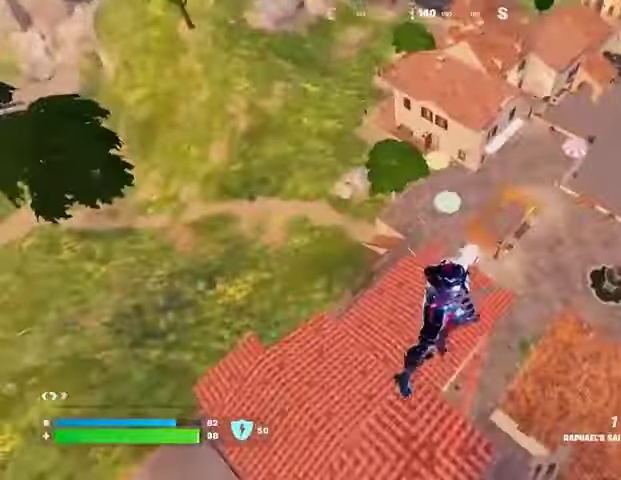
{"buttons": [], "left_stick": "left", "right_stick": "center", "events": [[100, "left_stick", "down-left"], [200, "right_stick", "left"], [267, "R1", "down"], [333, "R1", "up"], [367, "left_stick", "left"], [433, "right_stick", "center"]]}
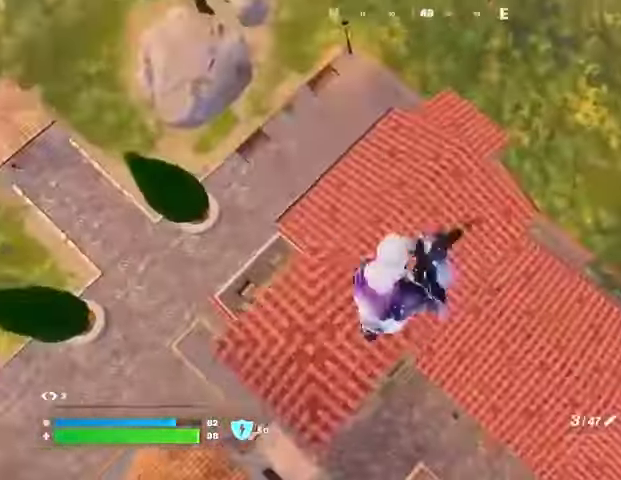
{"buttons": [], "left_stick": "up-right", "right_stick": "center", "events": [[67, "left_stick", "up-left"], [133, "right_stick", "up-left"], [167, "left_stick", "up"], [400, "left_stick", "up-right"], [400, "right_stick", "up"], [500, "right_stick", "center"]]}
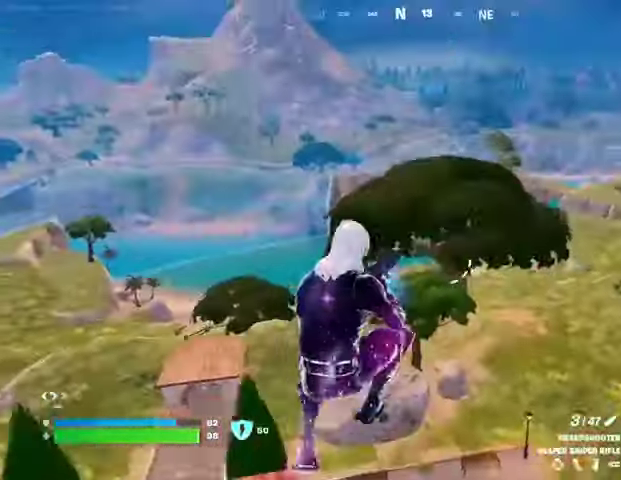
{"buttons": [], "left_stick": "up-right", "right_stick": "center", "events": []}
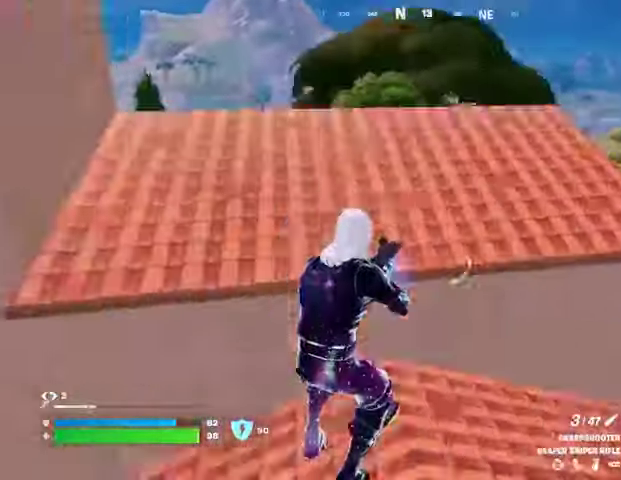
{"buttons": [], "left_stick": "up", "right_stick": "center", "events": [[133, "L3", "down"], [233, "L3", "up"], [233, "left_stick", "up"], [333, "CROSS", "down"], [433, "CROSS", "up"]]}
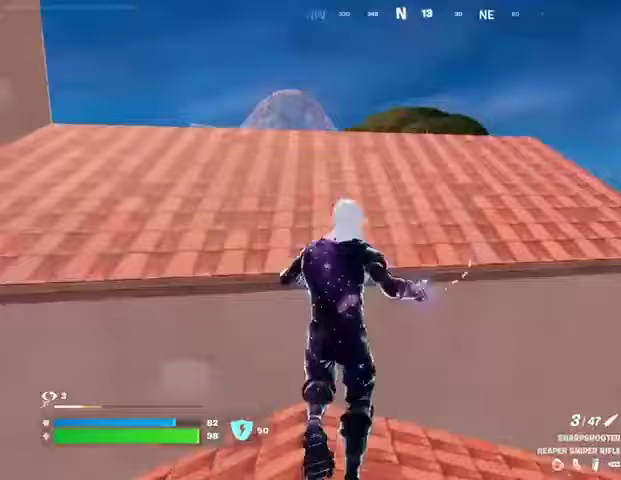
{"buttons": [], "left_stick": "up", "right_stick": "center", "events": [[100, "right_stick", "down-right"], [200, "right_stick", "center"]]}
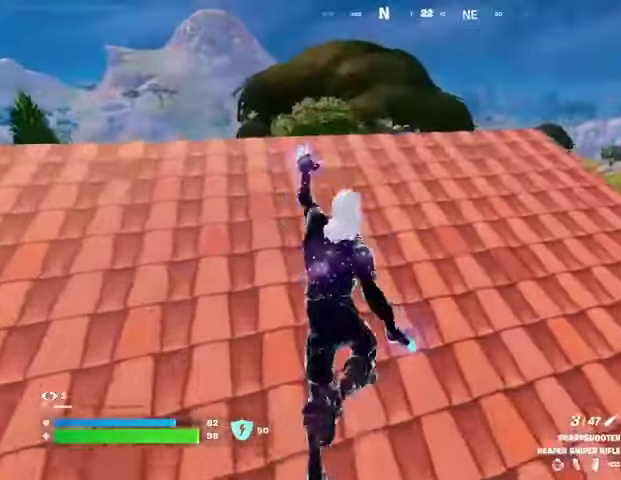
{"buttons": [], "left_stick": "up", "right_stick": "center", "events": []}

•••••

* Exercise requirements *
With the pictures omitted, print each line of the data above precisely as given.

* Solution for this task *
{"buttons": [], "left_stick": "left", "right_stick": "center", "events": [[100, "left_stick", "down-left"], [200, "right_stick", "left"], [267, "R1", "down"], [333, "R1", "up"], [367, "left_stick", "left"], [433, "right_stick", "center"]]}
{"buttons": [], "left_stick": "up-right", "right_stick": "center", "events": [[67, "left_stick", "up-left"], [133, "right_stick", "up-left"], [167, "left_stick", "up"], [400, "left_stick", "up-right"], [400, "right_stick", "up"], [500, "right_stick", "center"]]}
{"buttons": [], "left_stick": "up-right", "right_stick": "center", "events": []}
{"buttons": [], "left_stick": "up", "right_stick": "center", "events": [[133, "L3", "down"], [233, "L3", "up"], [233, "left_stick", "up"], [333, "CROSS", "down"], [433, "CROSS", "up"]]}
{"buttons": [], "left_stick": "up", "right_stick": "center", "events": [[100, "right_stick", "down-right"], [200, "right_stick", "center"]]}
{"buttons": [], "left_stick": "up", "right_stick": "center", "events": []}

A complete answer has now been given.